▶ [Task description]
Copy the data below line by line, character for character, leaving nothing out and adding nothing.

######

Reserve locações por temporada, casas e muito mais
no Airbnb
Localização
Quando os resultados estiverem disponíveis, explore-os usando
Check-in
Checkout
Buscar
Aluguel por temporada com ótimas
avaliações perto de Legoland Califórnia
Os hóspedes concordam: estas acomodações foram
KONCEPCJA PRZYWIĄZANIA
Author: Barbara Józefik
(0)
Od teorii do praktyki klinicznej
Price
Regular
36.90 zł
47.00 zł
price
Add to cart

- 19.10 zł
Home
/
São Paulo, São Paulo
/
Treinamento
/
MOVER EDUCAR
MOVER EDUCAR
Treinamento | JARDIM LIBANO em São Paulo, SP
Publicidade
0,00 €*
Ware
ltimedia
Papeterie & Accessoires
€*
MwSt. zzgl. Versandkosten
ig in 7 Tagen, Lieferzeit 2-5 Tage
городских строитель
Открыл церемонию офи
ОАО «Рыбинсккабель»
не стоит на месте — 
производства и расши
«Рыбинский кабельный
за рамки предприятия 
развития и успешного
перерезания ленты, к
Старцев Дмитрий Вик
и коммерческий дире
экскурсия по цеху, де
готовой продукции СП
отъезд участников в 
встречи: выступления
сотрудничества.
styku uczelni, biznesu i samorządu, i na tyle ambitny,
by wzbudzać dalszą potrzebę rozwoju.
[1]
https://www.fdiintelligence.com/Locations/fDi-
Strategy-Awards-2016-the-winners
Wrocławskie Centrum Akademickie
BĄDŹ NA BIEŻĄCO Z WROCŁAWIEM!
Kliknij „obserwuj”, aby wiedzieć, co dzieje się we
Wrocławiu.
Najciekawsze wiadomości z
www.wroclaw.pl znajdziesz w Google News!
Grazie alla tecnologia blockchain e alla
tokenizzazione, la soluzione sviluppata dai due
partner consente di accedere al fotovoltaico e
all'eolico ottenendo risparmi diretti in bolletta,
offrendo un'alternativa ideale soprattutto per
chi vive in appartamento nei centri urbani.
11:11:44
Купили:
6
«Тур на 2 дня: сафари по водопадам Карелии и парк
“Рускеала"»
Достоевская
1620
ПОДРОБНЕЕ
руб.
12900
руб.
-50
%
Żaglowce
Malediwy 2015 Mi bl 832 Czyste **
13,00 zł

######

▶ [Written reply]
Reserve locações por temporada, casas e muito mais
no Airbnb
Localização
Quando os resultados estiverem disponíveis, explore-os usando
Check-in
Checkout
Buscar
Aluguel por temporada com ótimas
avaliações perto de Legoland Califórnia
Os hóspedes concordam: estas acomodações foram
KONCEPCJA PRZYWIĄZANIA
Author: Barbara Józefik
(0)
Od teorii do praktyki klinicznej
Price
Regular
36.90 zł
47.00 zł
price
Add to cart

- 19.10 zł
Home
/
São Paulo, São Paulo
/
Treinamento
/
MOVER EDUCAR
MOVER EDUCAR
Treinamento | JARDIM LIBANO em São Paulo, SP
Publicidade
0,00 €*
Ware
ltimedia
Papeterie & Accessoires
€*
MwSt. zzgl. Versandkosten
ig in 7 Tagen, Lieferzeit 2-5 Tage
городских строитель
Открыл церемонию офи
ОАО «Рыбинсккабель»
не стоит на месте — 
производства и расши
«Рыбинский кабельный
за рамки предприятия 
развития и успешного
перерезания ленты, к
Старцев Дмитрий Вик
и коммерческий дире
экскурсия по цеху, де
готовой продукции СП
отъезд участников в 
встречи: выступления
сотрудничества.
styku uczelni, biznesu i samorządu, i na tyle ambitny,
by wzbudzać dalszą potrzebę rozwoju.
[1]
https://www.fdiintelligence.com/Locations/fDi-
Strategy-Awards-2016-the-winners
Wrocławskie Centrum Akademickie
BĄDŹ NA BIEŻĄCO Z WROCŁAWIEM!
Kliknij „obserwuj”, aby wiedzieć, co dzieje się we
Wrocławiu.
Najciekawsze wiadomości z
www.wroclaw.pl znajdziesz w Google News!
Grazie alla tecnologia blockchain e alla
tokenizzazione, la soluzione sviluppata dai due
partner consente di accedere al fotovoltaico e
all'eolico ottenendo risparmi diretti in bolletta,
offrendo un'alternativa ideale soprattutto per
chi vive in appartamento nei centri urbani.
11:11:44
Купили:
6
«Тур на 2 дня: сафари по водопадам Карелии и парк
“Рускеала"»
Достоевская
1620
ПОДРОБНЕЕ
руб.
12900
руб.
-50
%
Żaglowce
Malediwy 2015 Mi bl 832 Czyste **
13,00 zł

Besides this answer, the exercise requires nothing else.